Your task is to copy the lines of the data below from the line holding "Request: 3D cuboid" through the line holding "This view is 64.2° wide.", inclusive, exactly and with nothing added.

(Data shown):
☆ ☆ ☆ ☆

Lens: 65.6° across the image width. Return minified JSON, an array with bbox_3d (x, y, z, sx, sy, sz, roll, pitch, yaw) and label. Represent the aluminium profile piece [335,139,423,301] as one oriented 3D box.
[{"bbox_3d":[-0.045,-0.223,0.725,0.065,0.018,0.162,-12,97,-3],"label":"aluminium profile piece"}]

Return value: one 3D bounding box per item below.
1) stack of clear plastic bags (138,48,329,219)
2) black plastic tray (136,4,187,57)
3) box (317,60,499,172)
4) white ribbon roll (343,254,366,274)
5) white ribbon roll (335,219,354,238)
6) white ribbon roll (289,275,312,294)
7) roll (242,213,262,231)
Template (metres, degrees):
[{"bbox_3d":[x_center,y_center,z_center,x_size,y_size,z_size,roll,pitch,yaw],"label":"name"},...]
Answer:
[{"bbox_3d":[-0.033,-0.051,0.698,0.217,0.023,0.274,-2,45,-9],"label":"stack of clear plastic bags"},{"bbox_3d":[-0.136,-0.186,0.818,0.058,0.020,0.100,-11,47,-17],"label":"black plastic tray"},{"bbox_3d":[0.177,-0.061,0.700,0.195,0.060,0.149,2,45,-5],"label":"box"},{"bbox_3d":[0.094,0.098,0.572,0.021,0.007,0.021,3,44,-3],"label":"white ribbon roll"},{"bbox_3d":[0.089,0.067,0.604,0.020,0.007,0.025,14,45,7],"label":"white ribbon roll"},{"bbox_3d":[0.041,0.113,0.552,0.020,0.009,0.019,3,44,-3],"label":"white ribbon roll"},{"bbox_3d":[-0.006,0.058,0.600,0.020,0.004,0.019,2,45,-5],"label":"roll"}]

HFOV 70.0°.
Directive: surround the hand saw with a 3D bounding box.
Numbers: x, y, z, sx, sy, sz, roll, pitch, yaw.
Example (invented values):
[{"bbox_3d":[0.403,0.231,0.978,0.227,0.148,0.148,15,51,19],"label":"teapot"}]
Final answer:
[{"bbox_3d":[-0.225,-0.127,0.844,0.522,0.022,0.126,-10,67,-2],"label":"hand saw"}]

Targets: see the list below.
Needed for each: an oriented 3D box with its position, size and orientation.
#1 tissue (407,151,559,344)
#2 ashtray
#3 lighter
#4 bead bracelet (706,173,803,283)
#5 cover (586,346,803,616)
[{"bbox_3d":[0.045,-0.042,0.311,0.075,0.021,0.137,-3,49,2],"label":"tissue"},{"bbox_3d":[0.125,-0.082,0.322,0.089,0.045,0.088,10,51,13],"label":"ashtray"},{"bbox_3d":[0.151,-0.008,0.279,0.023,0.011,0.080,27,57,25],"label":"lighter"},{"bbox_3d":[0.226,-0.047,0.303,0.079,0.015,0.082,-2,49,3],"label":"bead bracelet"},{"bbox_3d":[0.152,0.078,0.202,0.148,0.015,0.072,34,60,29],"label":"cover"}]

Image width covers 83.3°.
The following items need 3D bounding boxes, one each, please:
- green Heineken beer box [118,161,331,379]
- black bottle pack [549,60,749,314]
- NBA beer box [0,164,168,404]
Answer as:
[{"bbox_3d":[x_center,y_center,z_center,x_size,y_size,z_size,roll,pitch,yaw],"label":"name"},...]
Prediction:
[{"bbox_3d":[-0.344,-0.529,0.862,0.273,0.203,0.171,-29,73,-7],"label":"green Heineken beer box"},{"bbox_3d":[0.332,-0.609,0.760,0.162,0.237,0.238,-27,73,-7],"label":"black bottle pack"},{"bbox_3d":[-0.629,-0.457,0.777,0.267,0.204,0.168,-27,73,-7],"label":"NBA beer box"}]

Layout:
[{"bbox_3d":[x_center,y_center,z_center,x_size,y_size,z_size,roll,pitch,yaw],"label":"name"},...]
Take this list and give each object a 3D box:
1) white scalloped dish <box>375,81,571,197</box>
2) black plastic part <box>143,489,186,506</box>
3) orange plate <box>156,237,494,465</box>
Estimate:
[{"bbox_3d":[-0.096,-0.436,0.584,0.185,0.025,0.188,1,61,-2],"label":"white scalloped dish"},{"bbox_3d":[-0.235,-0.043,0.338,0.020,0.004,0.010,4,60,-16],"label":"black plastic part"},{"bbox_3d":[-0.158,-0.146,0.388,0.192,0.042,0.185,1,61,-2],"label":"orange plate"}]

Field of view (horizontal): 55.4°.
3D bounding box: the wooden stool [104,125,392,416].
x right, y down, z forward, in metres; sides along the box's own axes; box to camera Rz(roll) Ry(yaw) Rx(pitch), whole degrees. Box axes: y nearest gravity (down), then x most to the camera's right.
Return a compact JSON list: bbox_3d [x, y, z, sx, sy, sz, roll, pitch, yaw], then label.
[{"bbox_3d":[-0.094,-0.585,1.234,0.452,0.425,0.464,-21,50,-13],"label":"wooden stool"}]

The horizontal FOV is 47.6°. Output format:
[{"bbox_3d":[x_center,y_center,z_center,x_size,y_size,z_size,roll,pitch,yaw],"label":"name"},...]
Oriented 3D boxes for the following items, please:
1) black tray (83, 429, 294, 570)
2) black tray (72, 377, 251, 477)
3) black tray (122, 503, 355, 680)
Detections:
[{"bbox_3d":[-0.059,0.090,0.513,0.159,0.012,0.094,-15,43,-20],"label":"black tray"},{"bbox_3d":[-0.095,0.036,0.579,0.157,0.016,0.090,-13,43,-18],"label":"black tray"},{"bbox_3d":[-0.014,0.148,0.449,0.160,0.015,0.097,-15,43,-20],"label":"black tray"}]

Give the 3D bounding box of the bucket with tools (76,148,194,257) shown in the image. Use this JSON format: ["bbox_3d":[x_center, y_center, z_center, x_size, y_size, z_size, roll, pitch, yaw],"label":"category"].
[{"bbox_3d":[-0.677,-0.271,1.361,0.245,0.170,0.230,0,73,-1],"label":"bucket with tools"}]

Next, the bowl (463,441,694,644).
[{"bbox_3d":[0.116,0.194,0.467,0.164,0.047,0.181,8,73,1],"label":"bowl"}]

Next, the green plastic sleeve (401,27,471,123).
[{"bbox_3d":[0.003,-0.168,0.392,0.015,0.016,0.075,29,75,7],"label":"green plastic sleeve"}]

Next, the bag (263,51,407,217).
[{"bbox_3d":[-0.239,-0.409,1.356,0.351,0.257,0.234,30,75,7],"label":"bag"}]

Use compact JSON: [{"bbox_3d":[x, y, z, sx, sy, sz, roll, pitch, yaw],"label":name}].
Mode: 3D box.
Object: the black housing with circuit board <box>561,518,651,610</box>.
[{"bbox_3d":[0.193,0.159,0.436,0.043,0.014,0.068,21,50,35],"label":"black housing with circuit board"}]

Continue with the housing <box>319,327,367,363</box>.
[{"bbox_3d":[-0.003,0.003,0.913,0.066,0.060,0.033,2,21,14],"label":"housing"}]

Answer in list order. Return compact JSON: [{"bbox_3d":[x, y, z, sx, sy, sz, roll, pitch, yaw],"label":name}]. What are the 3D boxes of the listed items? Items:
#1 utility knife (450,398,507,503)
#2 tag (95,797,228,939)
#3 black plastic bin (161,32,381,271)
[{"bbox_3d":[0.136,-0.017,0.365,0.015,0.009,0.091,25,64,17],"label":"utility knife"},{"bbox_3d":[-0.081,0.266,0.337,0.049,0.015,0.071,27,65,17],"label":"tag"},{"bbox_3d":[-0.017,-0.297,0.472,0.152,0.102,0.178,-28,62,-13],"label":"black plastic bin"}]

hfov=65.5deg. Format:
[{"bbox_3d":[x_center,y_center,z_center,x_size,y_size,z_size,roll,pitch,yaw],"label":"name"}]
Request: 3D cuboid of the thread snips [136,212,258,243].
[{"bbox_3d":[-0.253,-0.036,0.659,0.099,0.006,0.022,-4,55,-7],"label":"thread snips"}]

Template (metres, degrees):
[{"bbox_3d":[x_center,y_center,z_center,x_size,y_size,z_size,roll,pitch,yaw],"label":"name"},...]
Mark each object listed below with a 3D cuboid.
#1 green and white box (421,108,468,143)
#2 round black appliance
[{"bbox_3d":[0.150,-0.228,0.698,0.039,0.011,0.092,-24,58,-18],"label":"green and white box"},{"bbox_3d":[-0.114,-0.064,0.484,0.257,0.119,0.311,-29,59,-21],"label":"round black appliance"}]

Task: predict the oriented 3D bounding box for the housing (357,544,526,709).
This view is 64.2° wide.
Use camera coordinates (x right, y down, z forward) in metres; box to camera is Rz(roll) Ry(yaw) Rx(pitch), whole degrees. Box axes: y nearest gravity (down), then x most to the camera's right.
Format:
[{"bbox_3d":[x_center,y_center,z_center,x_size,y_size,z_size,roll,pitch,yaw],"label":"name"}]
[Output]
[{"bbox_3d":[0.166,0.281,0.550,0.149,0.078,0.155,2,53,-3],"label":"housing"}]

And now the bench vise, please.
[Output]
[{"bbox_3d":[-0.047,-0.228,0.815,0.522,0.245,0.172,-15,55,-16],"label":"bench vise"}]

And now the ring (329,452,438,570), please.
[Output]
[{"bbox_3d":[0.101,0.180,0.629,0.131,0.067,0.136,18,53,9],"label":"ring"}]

☆ ☆ ☆ ☆

(Response):
Request: 3D cuboid of the thread snips [136,212,258,243].
[{"bbox_3d":[-0.253,-0.036,0.659,0.099,0.006,0.022,-4,55,-7],"label":"thread snips"}]

Template (metres, degrees):
[{"bbox_3d":[x_center,y_center,z_center,x_size,y_size,z_size,roll,pitch,yaw],"label":"name"},...]
Mark each object listed below with a 3D cuboid.
#1 green and white box (421,108,468,143)
#2 round black appliance
[{"bbox_3d":[0.150,-0.228,0.698,0.039,0.011,0.092,-24,58,-18],"label":"green and white box"},{"bbox_3d":[-0.114,-0.064,0.484,0.257,0.119,0.311,-29,59,-21],"label":"round black appliance"}]

Task: predict the oriented 3D bounding box for the housing (357,544,526,709).
This view is 64.2° wide.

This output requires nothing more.